Friedrich: Solche Fragen kommen mit Sicherheit. Ich meine auch, dass sie berechtigt sind. Aber man muss auf der anderen Seite immer auch die schwächsten Mitglieder der Gesellschaft mitkalkulieren. Dazu gehören sozial verwahrloste Kinder. Wenn wir uns schützen wollen und sie nicht einfach nur wegsperren wollen, dann sind wir verpflichtet, ihnen die bestmögliche Betreuung angedeihen zu lassen. Wenn wir ihnen mit solchen Projekten die Möglichkeit bieten, dass sie sich wieder auf den rechten Weg kommen, dann haben wir Gutes getan und das Geld ist nicht hinausgeschmissen.

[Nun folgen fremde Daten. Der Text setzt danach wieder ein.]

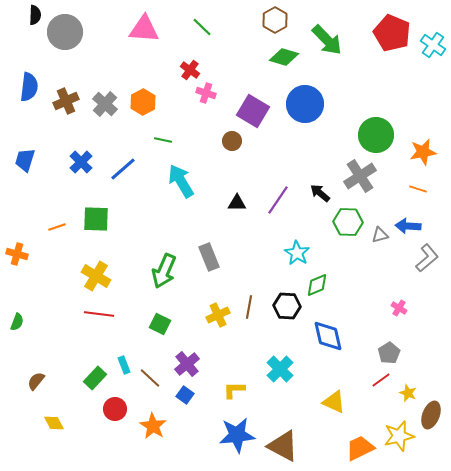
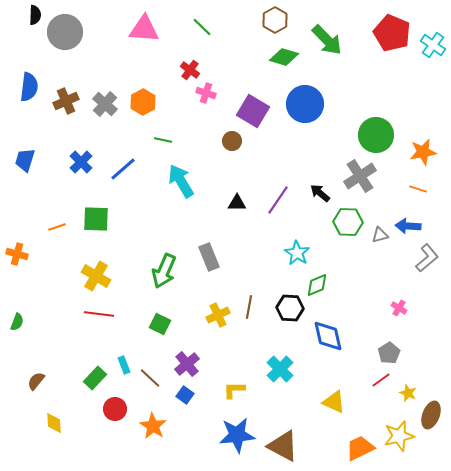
black hexagon at (287, 306): moved 3 px right, 2 px down
yellow diamond at (54, 423): rotated 25 degrees clockwise
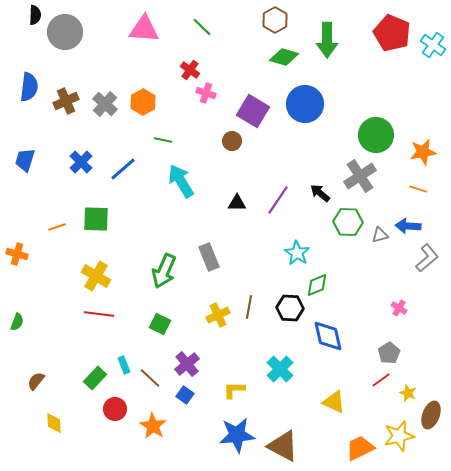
green arrow at (327, 40): rotated 44 degrees clockwise
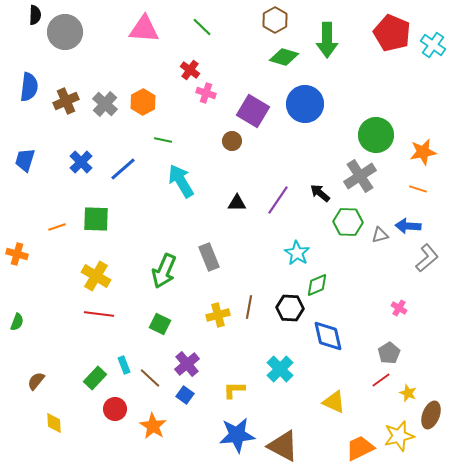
yellow cross at (218, 315): rotated 10 degrees clockwise
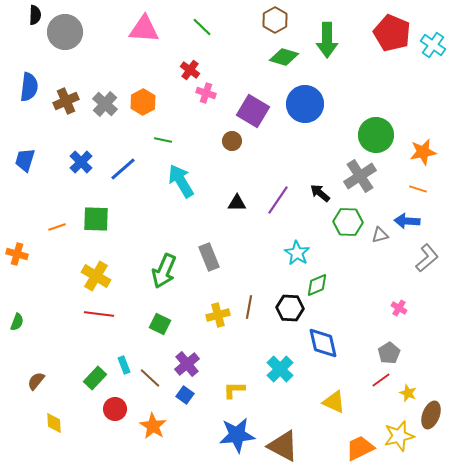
blue arrow at (408, 226): moved 1 px left, 5 px up
blue diamond at (328, 336): moved 5 px left, 7 px down
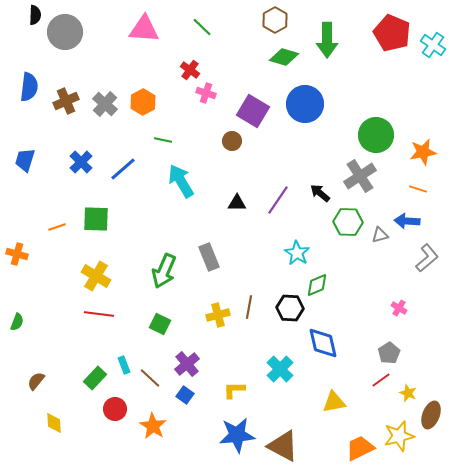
yellow triangle at (334, 402): rotated 35 degrees counterclockwise
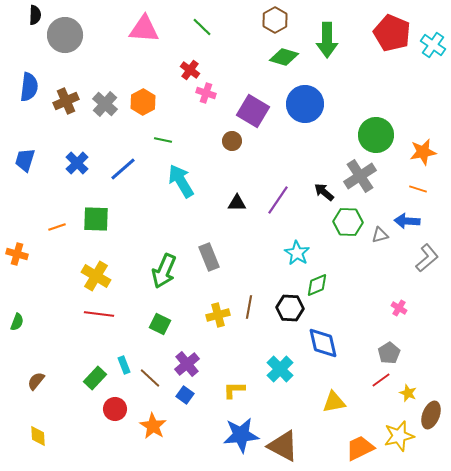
gray circle at (65, 32): moved 3 px down
blue cross at (81, 162): moved 4 px left, 1 px down
black arrow at (320, 193): moved 4 px right, 1 px up
yellow diamond at (54, 423): moved 16 px left, 13 px down
blue star at (237, 435): moved 4 px right
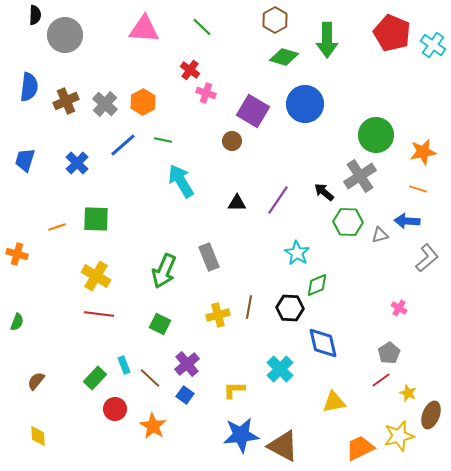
blue line at (123, 169): moved 24 px up
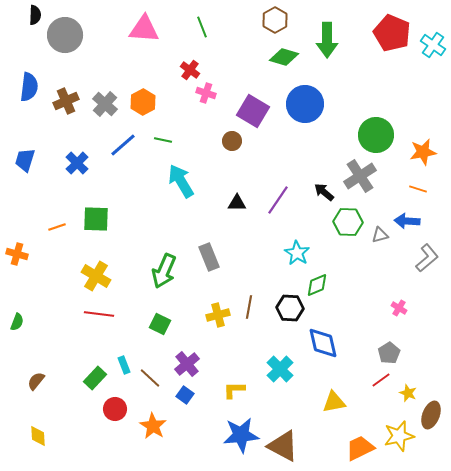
green line at (202, 27): rotated 25 degrees clockwise
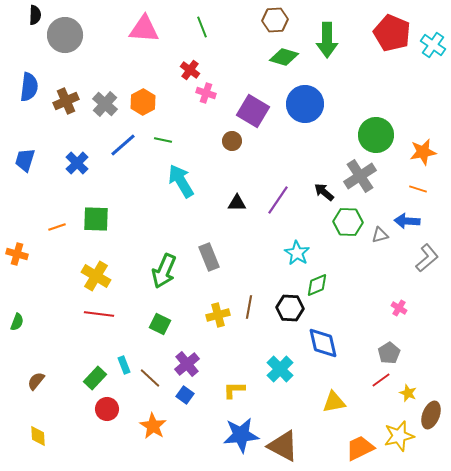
brown hexagon at (275, 20): rotated 25 degrees clockwise
red circle at (115, 409): moved 8 px left
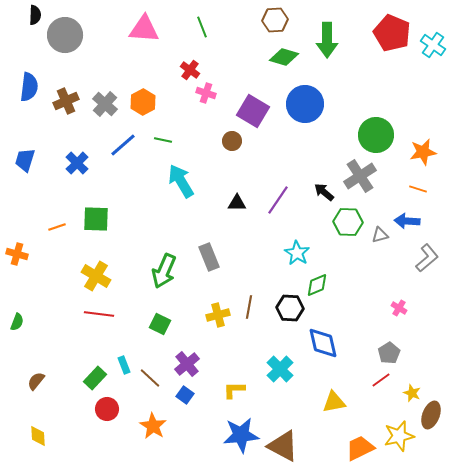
yellow star at (408, 393): moved 4 px right
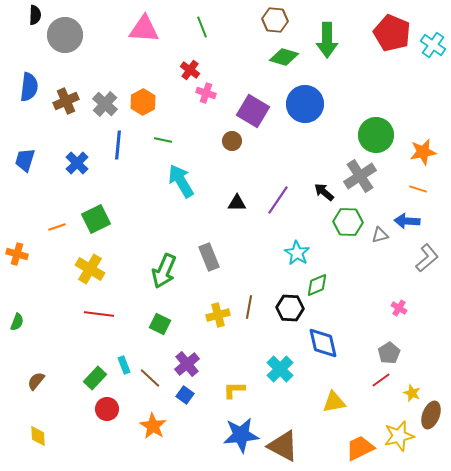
brown hexagon at (275, 20): rotated 10 degrees clockwise
blue line at (123, 145): moved 5 px left; rotated 44 degrees counterclockwise
green square at (96, 219): rotated 28 degrees counterclockwise
yellow cross at (96, 276): moved 6 px left, 7 px up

Das Gespräch führte Elfi Thiemer.

"Wüstenerlebnis" mit bösen Folgen

Sie sollten nur "Nomaden auf Zeit" sein. Vergangene Woche wurden sie wegen Mordversuches und versuchten Raubes in Linz zu teilbedingten Gefängnisstrafen von zwei bis drei Jahren verurteilt. Die vier - teilweise vorbestraften - Jugendlichen im Alter zwischen 15 und 18 Jahren versuchten bei einem achtwöchigen wüsten-pädagogischen Erziehungsexperiment in der Wüste Sinai ihre österreichischen und ägyptischen Begleiter zu überfallen und "auszuschalten". Drei Beduinen wurden mit Steinen attackiert und verletzt. Die Urteile sind noch nicht rechtskräftig.

Der Wiener Kinder- und Jugendpsychiater Professor Max Friedrich sprach als Sachverständiger beim Prozess von einer "Vorbereitungspfuscherei, die sagenhaft ist". Das Land Oberösterreich hat als Kostenträger bereits Konsequenzen angekündigt. Das Wüstenprojekt werde es nicht mehr geben. "Die Jugendlichen sollen sich in unseren Breiten bewähren und lernen, hier zurecht zu kommen" sagte der zuständige Landesrat Josef Ackerl.